• _Instructions to follow_
Reproduce the lines of the entries below without any changes, from the first line through the line containing "profit de chaque situation en tant qu’un gé".

• _Given information_
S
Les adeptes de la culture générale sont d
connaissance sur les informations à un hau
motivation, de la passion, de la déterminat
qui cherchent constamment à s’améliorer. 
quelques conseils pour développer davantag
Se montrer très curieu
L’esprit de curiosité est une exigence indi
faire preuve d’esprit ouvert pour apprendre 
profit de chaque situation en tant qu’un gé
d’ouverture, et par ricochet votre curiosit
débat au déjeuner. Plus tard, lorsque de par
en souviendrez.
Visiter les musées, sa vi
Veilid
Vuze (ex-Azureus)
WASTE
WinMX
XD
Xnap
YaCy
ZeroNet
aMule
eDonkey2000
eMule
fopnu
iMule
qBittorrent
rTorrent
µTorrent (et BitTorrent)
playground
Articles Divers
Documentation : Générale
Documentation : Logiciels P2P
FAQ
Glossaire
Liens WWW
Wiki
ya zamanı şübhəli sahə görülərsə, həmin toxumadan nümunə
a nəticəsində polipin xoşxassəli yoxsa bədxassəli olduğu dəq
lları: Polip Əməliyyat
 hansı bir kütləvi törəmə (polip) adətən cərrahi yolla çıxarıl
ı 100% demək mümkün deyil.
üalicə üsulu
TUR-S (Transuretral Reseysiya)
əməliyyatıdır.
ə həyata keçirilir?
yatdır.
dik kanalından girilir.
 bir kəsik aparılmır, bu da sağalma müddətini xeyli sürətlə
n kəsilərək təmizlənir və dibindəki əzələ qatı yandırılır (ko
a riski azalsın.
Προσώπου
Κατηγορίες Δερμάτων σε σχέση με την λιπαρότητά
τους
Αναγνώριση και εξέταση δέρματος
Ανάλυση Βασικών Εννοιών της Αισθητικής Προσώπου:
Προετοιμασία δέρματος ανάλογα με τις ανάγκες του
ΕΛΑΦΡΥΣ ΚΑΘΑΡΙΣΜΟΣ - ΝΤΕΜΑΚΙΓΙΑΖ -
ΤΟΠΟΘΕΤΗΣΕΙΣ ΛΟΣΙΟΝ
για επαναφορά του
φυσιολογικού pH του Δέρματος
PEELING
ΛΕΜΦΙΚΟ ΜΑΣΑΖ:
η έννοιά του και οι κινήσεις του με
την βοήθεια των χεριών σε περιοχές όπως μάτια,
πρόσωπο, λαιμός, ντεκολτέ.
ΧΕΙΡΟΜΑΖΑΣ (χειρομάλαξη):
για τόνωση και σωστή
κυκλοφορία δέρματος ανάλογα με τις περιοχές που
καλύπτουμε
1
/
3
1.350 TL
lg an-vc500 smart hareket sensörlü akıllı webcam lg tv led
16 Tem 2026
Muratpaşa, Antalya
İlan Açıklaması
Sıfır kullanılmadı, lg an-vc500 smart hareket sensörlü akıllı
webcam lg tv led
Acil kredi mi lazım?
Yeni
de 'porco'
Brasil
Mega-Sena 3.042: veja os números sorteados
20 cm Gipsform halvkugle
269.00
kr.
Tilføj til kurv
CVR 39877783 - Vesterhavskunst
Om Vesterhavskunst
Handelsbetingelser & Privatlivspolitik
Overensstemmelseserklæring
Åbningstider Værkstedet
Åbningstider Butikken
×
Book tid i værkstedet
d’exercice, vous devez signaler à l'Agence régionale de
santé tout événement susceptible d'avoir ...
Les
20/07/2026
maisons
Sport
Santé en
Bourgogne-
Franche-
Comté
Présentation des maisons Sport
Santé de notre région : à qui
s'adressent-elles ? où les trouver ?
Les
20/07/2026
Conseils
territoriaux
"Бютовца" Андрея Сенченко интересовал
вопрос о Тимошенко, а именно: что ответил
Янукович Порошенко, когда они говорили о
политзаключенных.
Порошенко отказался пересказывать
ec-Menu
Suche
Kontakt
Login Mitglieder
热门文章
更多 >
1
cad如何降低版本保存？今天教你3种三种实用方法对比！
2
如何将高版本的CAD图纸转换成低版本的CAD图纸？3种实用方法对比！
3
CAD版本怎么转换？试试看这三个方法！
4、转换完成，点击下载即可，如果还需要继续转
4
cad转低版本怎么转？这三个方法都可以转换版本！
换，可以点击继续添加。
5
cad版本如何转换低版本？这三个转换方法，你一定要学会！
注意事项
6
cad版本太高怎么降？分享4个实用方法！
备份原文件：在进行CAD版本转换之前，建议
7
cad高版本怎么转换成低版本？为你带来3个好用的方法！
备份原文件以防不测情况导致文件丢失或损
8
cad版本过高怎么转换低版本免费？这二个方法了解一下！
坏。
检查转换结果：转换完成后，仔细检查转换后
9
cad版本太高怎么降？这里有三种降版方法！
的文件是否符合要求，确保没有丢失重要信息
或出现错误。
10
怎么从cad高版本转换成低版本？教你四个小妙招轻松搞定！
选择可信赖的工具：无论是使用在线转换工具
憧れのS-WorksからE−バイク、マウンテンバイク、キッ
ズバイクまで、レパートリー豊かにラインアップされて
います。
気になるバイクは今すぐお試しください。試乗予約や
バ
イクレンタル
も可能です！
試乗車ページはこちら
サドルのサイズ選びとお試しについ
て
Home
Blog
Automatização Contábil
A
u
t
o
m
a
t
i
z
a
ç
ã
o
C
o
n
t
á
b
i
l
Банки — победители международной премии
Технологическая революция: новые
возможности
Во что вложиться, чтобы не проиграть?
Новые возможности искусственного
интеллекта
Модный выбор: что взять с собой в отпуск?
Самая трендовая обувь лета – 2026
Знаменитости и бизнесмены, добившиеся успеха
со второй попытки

• _Your solution_
S
Les adeptes de la culture générale sont d
connaissance sur les informations à un hau
motivation, de la passion, de la déterminat
qui cherchent constamment à s’améliorer. 
quelques conseils pour développer davantag
Se montrer très curieu
L’esprit de curiosité est une exigence indi
faire preuve d’esprit ouvert pour apprendre 
profit de chaque situation en tant qu’un gé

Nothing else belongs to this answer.